Forget the Alamo: The Rise and Fall of an American Myth by Bryan Burrough, Chris Tomlinson, and Jason Stanford:
In the debate between Alamo revisionists and traditionalists, only the latter camp tends to vent its spleen in public. By that evening, the angry comments had begun to pile atop Sanchez’s story like a game of Tetris. Many sounded like this one by an especially splenetic commenter calling himself FiftycalTX: “The battle of the ALAMO has been taught for close to 200 years and no ISIS REVISIONISM is going to get it ‘untaught.’ Any ‘teachers’ that have a problem with calling the patriots that FOUGHT AND DIED at the Alamo ‘heroic’ need to return to New Germany or where ever they came from.”
That’s the kind of over-the-top comment writers tend to cite to make you think all traditionalists are ungrammatical lunatics.
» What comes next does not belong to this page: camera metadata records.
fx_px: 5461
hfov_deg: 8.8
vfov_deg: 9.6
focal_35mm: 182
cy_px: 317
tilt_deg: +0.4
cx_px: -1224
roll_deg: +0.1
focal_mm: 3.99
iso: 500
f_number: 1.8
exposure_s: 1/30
In fact, some were more lucid, as in this comment from someone calling himself Keith Smith: “The good people of Texas need to see this for what it really is: an insidious attempt by leftist radicals and hand-wringing American apologists to rewrite our proud Texas history and twist our struggles for freedom into unspectacular yarns of Yankee colonialism and thinly veiled white supremacy. They want to make us the oppressors and bad guys in the eyes of our children.”
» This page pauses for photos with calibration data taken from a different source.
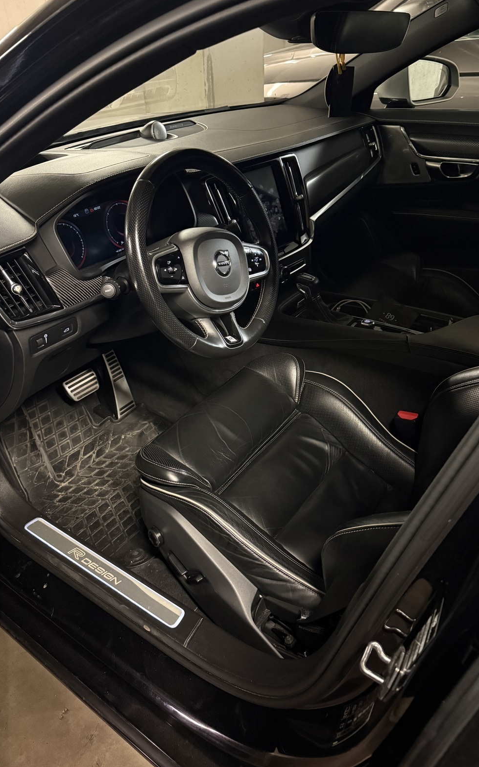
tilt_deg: -34.7
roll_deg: +1.7
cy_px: 389
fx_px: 543
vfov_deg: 70.4
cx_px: 242
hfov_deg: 47.6
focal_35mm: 26
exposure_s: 1/25
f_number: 1.78
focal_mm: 6.76
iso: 1250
The real fireworks came the same afternoon the article went live when Texas governor Greg Abbott tweeted, “Stop political correctness in our schools. Of course Texas schoolchildren should be taught that Alamo defenders were ‘Heroic’! I fully expect the State Board of Education to agree.”
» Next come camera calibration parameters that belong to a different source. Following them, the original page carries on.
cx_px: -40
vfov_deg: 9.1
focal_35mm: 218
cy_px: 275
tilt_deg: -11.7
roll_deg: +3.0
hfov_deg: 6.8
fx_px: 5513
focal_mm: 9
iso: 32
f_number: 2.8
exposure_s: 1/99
It's entirely possible that the conservative politicians who leapt onto the governor’s Friday afternoon bandwagon were genuinely offended by the proposed changes and did not consider the political advantage in expressing this grievance two months before an election. It’s also possible that a diet solely consisting of refined sugar, tobacco, and whiskey is good for you. The first in, George P. Bush, chimed in just sixteen minutes later.